To do: Return every entry exactly as written, with the pictures removed.
□ □ □ □ □
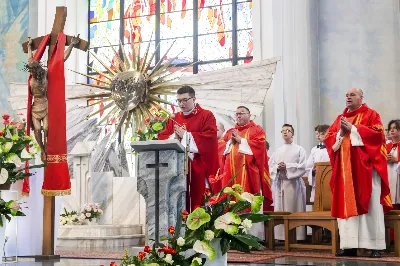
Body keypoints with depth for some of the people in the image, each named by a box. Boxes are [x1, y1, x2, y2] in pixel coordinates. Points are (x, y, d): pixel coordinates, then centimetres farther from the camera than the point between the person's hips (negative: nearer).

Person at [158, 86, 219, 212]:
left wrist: (185, 135, -8)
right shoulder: (174, 119, 18)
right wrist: (174, 137, -7)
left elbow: (209, 139, -12)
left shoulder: (206, 116, 2)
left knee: (197, 199, -8)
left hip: (198, 168, -4)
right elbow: (161, 138, 13)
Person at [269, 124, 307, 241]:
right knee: (279, 210, 0)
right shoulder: (277, 151, 16)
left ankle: (295, 236, -4)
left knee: (293, 210, -5)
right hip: (279, 183, 4)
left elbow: (302, 166, -6)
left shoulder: (299, 149, 6)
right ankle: (281, 236, 2)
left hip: (293, 183, -3)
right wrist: (278, 167, -10)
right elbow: (270, 166, 10)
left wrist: (287, 166, -13)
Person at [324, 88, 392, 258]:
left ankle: (375, 246, -5)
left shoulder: (371, 114, 5)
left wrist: (352, 129, -11)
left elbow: (377, 133, -10)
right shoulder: (340, 118, 19)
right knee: (346, 205, 0)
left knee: (370, 205, -6)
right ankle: (350, 246, 0)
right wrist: (341, 133, -7)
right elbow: (328, 137, 13)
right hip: (345, 168, 5)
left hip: (365, 166, -5)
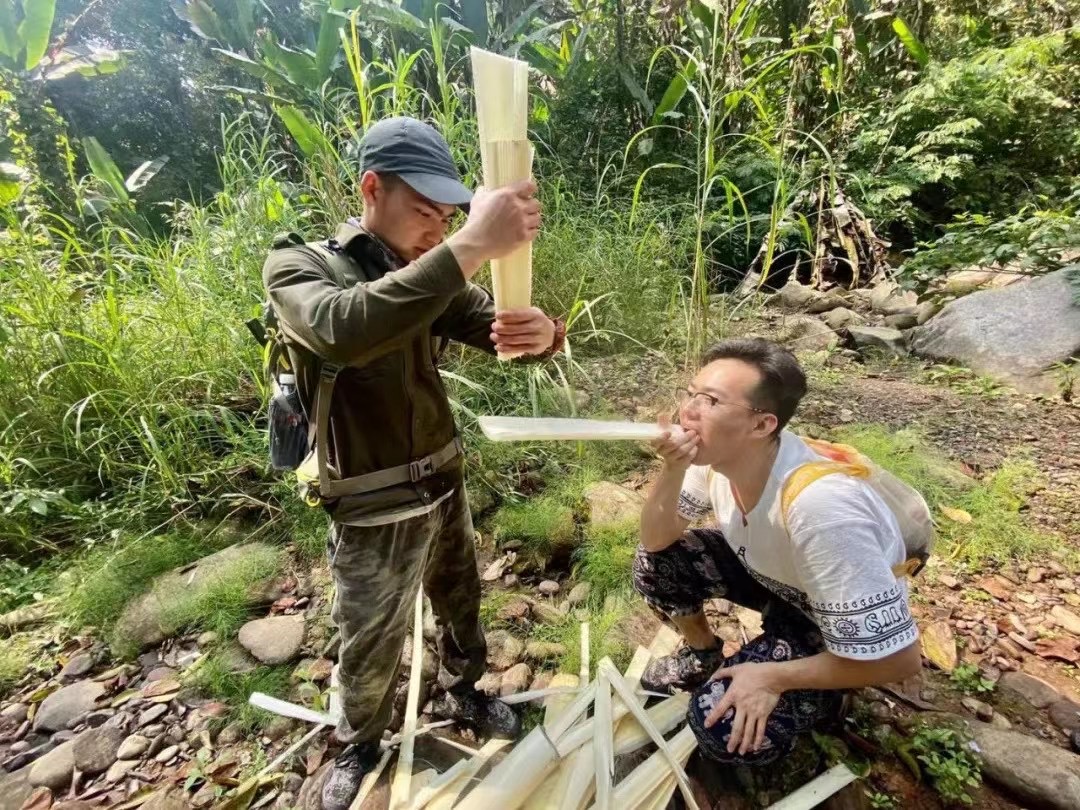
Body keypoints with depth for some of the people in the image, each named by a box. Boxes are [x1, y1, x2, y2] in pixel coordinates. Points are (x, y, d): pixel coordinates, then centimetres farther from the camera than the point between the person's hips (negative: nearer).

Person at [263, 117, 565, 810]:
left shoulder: (429, 272, 2)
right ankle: (361, 745, 45)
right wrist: (471, 248, -48)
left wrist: (542, 331, -31)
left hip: (445, 480, 5)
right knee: (371, 643, 15)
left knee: (461, 599, 23)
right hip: (374, 507, -5)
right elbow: (342, 330, -39)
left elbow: (497, 328, -6)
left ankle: (465, 692, 52)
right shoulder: (298, 267, -15)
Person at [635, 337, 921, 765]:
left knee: (724, 727, -19)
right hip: (774, 577, 6)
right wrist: (672, 471, -31)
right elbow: (656, 540, -11)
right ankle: (702, 655, 17)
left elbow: (898, 658, -32)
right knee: (654, 563, -11)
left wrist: (773, 678, -21)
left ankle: (818, 695, 11)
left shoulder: (819, 508, -41)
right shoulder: (716, 454, -21)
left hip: (842, 620, -5)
□ □ □ □ □
Response to the exercise:
Body keypoints with depth for some of the people in the image, each named by a box. Boxes are [x1, y1, x2, y2] in pixel coordinates. Points are (x, y, d): pixel coordinates, then centimetres farther from the camera than the point between the person's hips (negative: nearer).

Person at [158, 86, 219, 212]:
left wrist: (185, 135, -8)
right shoulder: (174, 119, 18)
right wrist: (174, 137, -7)
left elbow: (209, 139, -12)
left shoulder: (206, 116, 2)
left knee: (197, 199, -8)
left hip: (198, 168, -4)
right elbow: (161, 138, 13)
Person at [269, 124, 307, 241]:
right knee: (279, 210, 0)
right shoulder: (277, 151, 16)
left ankle: (295, 236, -4)
left knee: (293, 210, -5)
right hip: (279, 183, 4)
left elbow: (302, 166, -6)
left shoulder: (299, 149, 6)
right ankle: (281, 236, 2)
left hip: (293, 183, -3)
right wrist: (278, 167, -10)
right elbow: (270, 166, 10)
left wrist: (287, 166, -13)
Person at [324, 88, 392, 258]:
left ankle: (375, 246, -5)
left shoulder: (371, 114, 5)
left wrist: (352, 129, -11)
left elbow: (377, 133, -10)
right shoulder: (340, 118, 19)
right knee: (346, 205, 0)
left knee: (370, 205, -6)
right ankle: (350, 246, 0)
right wrist: (341, 133, -7)
right elbow: (328, 137, 13)
right hip: (345, 168, 5)
left hip: (365, 166, -5)
Body keypoints with depth for some of the people in the image, each named by a box. Boxes are [x1, y1, x2, y2] in pixel coordinates. Points are (x, y, d): pixel coordinates, then centimetres farther from the camera than the point between the person's hips (negative: nearer).

Person at [263, 117, 565, 810]:
left shoulder: (429, 272, 2)
right ankle: (361, 745, 45)
right wrist: (471, 248, -48)
left wrist: (542, 331, -31)
left hip: (445, 480, 5)
right knee: (371, 643, 15)
left knee: (461, 599, 23)
right hip: (374, 507, -5)
right elbow: (342, 330, -39)
left elbow: (497, 328, -6)
left ankle: (465, 692, 52)
right shoulder: (298, 267, -15)
Person at [635, 337, 921, 765]:
left knee: (724, 727, -19)
right hip: (774, 577, 6)
right wrist: (672, 471, -31)
right elbow: (656, 540, -11)
right ankle: (702, 655, 17)
left elbow: (898, 658, -32)
right knee: (654, 563, -11)
left wrist: (773, 678, -21)
left ankle: (818, 695, 11)
left shoulder: (819, 508, -41)
right shoulder: (716, 454, -21)
left hip: (842, 620, -5)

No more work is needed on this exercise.